Even if it's actually quite small and doesn't even remotely resemble sex, drugs & rock'n'roll? (Still laughing at the thought of sex, drugs & rock'n'roll in Altenberg... :-D )

...and there must be world peace.

Yeah, that too.

Seriously, what's with the title? Has there ever been an academic conference without marijuana?

The sociologists must be a strange tribe.

By David Marjanović, OM (not verified) on 05 Mar 2008 #permalink

Steve Fisher: "Has anyone read "Evolution in Four Dimensions--Genetic, Epigenetic, Behavioral, And Symbolic Variation in the History of Life""

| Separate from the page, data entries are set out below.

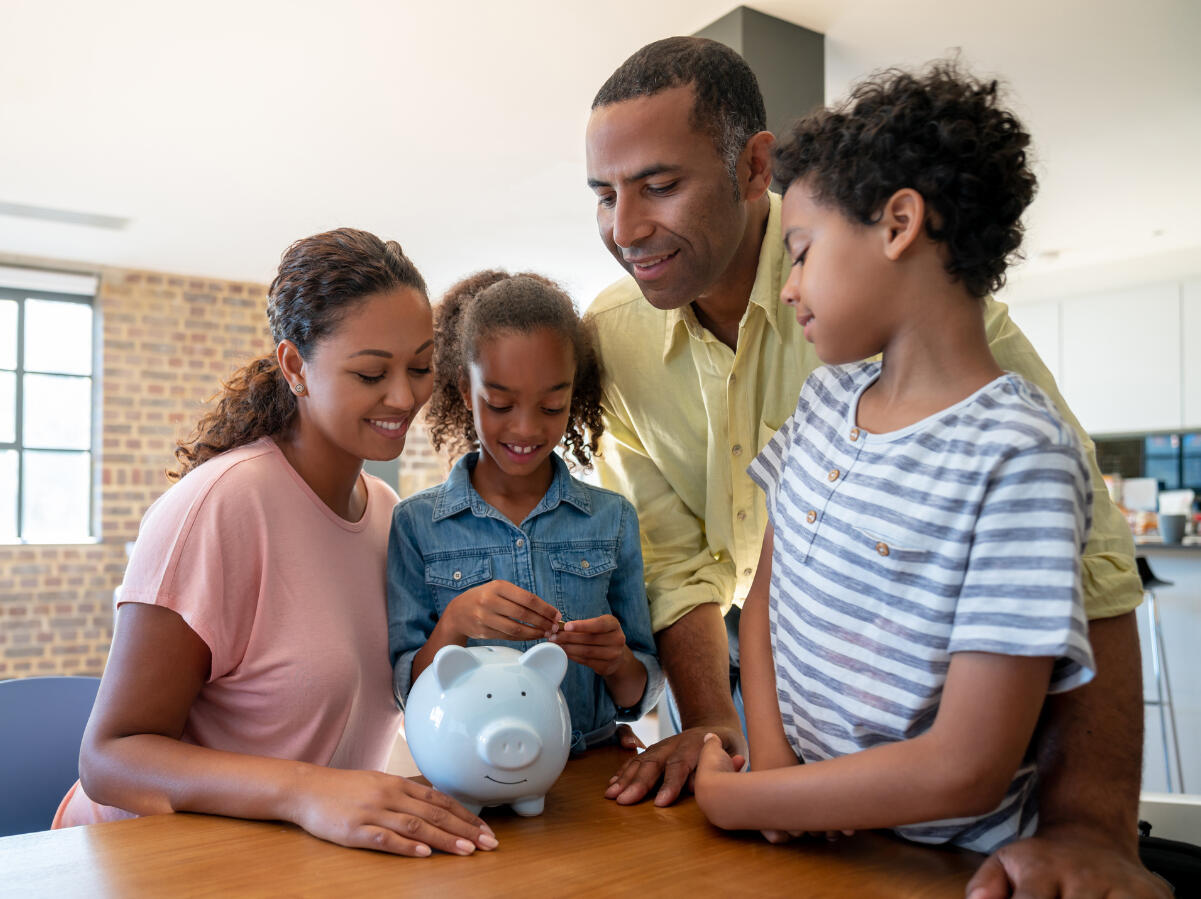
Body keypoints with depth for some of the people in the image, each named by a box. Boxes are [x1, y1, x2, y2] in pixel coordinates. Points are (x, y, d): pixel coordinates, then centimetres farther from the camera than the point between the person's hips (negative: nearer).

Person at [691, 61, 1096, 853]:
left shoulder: (1017, 458, -18)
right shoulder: (829, 395, 3)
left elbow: (967, 772, -19)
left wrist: (733, 798, -12)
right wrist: (769, 754, -6)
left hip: (938, 864, -4)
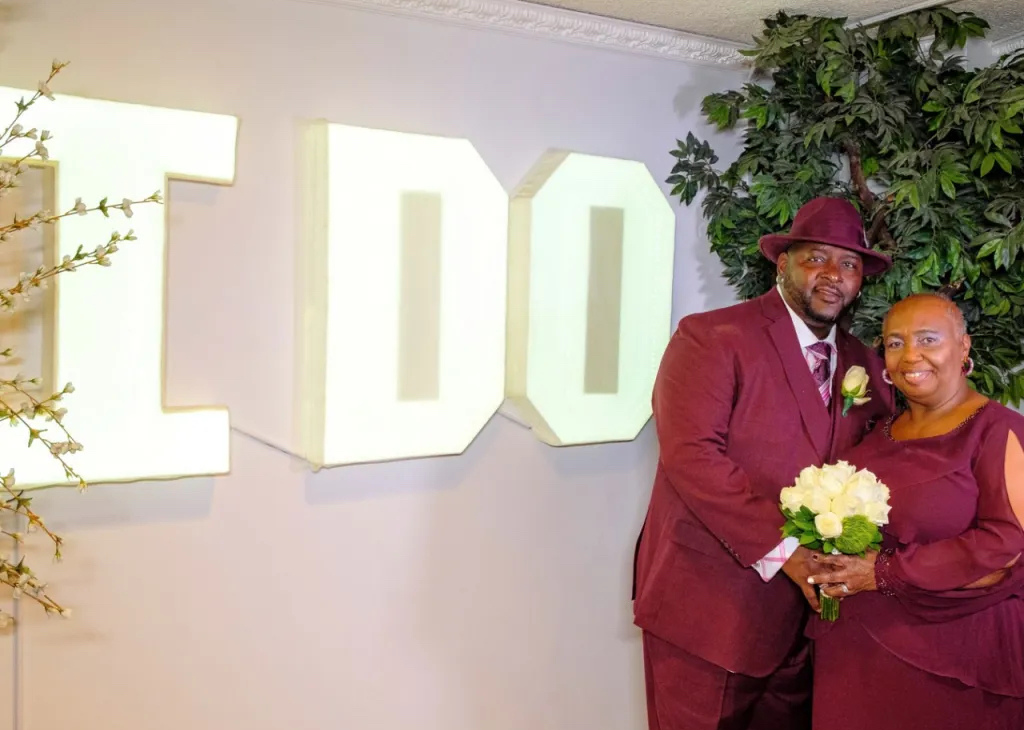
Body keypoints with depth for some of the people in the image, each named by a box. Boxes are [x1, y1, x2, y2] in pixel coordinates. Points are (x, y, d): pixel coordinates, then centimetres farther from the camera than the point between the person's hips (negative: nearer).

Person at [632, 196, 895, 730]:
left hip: (799, 606, 6)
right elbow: (690, 454, -20)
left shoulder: (864, 365, 11)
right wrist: (781, 549, -21)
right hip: (707, 608, -6)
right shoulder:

Yes, it's terrific, and state of the art. It's not exhaustive and I don't agree entirely with Jablonka and Lamb but everyone interested in contemporary evolutionary science should read it.

I have met Mazur. Let's just say she isn't the sharpest knife in the drawer. She is one of those breathy science "journalists" (if she merits the term) who doesn't really understand much about evolution, but gloms on to a supposed revision of Darwinism like ugly on a frog. All she really understands is that there are some people who think that neo-Darwinism is wrong or grossly incomplete in some of his tenets and--VOILA--she has a big story.

As for the meeting, I think it's likely to be a lot of sound and fury, signifying nothing. I'll start paying attenting to ideas like "self-organization" and "evolvability" when they start addressing real biological phenomena that we haven't been able to understand using the current paradigm.